⟨

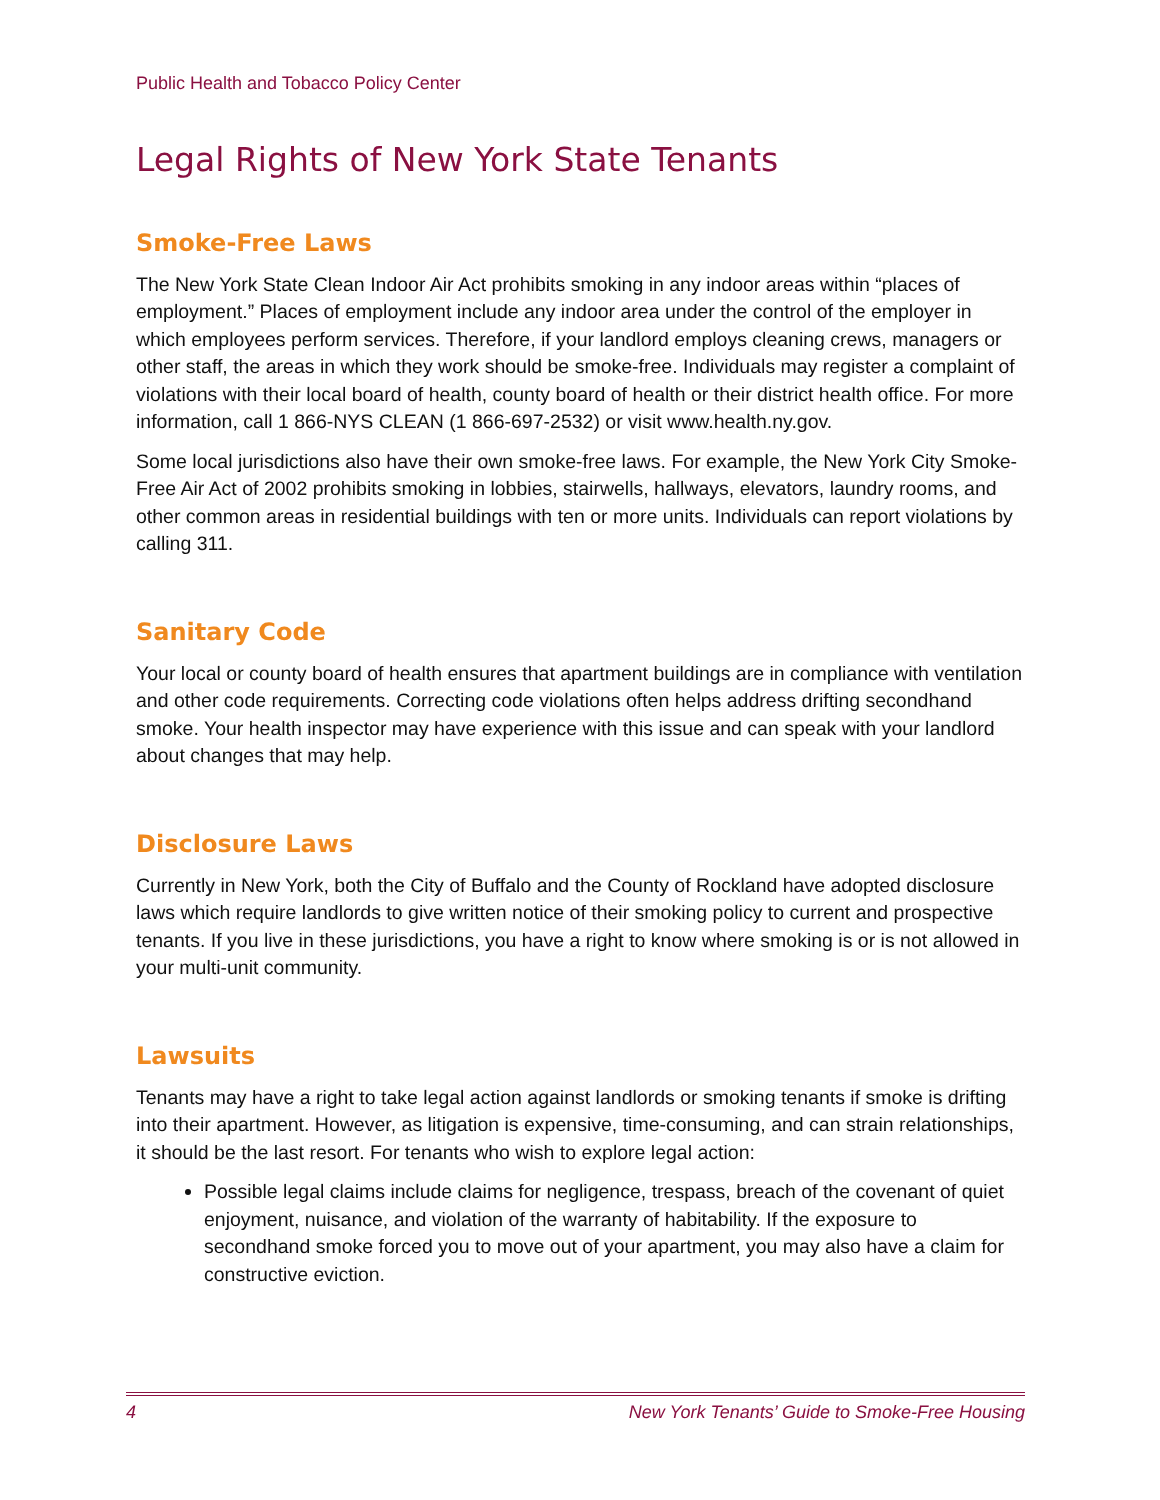Public Health and Tobacco Policy Center
Legal Rights of New York State Tenants
Smoke-Free Laws
The New York State Clean Indoor Air Act prohibits smoking in any indoor areas within “places of employment.” Places of employment include any indoor area under the control of the employer in which employees perform services. Therefore, if your landlord employs cleaning crews, managers or other staff, the areas in which they work should be smoke-free. Individuals may register a complaint of violations with their local board of health, county board of health or their district health office. For more information, call 1 866-NYS CLEAN (1 866-697-2532) or visit www.health.ny.gov.
Some local jurisdictions also have their own smoke-free laws. For example, the New York City Smoke-Free Air Act of 2002 prohibits smoking in lobbies, stairwells, hallways, elevators, laundry rooms, and other common areas in residential buildings with ten or more units. Individuals can report violations by calling 311.
Sanitary Code
Your local or county board of health ensures that apartment buildings are in compliance with ventilation and other code requirements. Correcting code violations often helps address drifting secondhand smoke. Your health inspector may have experience with this issue and can speak with your landlord about changes that may help.
Disclosure Laws
Currently in New York, both the City of Buffalo and the County of Rockland have adopted disclosure laws which require landlords to give written notice of their smoking policy to current and prospective tenants. If you live in these jurisdictions, you have a right to know where smoking is or is not allowed in your multi-unit community.
Lawsuits
Tenants may have a right to take legal action against landlords or smoking tenants if smoke is drifting into their apartment. However, as litigation is expensive, time-consuming, and can strain relationships, it should be the last resort. For tenants who wish to explore legal action:
Possible legal claims include claims for negligence, trespass, breach of the covenant of quiet enjoyment, nuisance, and violation of the warranty of habitability. If the exposure to secondhand smoke forced you to move out of your apartment, you may also have a claim for constructive eviction.
4 New York Tenants’ Guide to Smoke-Free Housing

⟩

Your objective »
Show the lines of the records that include the string "which".

Response area »
The New York State Clean Indoor Air Act prohibits smoking in any indoor areas within “places of employment.” Places of employment include any indoor area under the control of the employer in which employees perform services. Therefore, if your landlord employs cleaning crews, managers or other staff, the areas in which they work should be smoke-free. Individuals may register a complaint of violations with their local board of health, county board of health or their district health office. For more information, call 1 866-NYS CLEAN (1 866-697-2532) or visit www.health.ny.gov.
Currently in New York, both the City of Buffalo and the County of Rockland have adopted disclosure laws which require landlords to give written notice of their smoking policy to current and prospective tenants. If you live in these jurisdictions, you have a right to know where smoking is or is not allowed in your multi-unit community.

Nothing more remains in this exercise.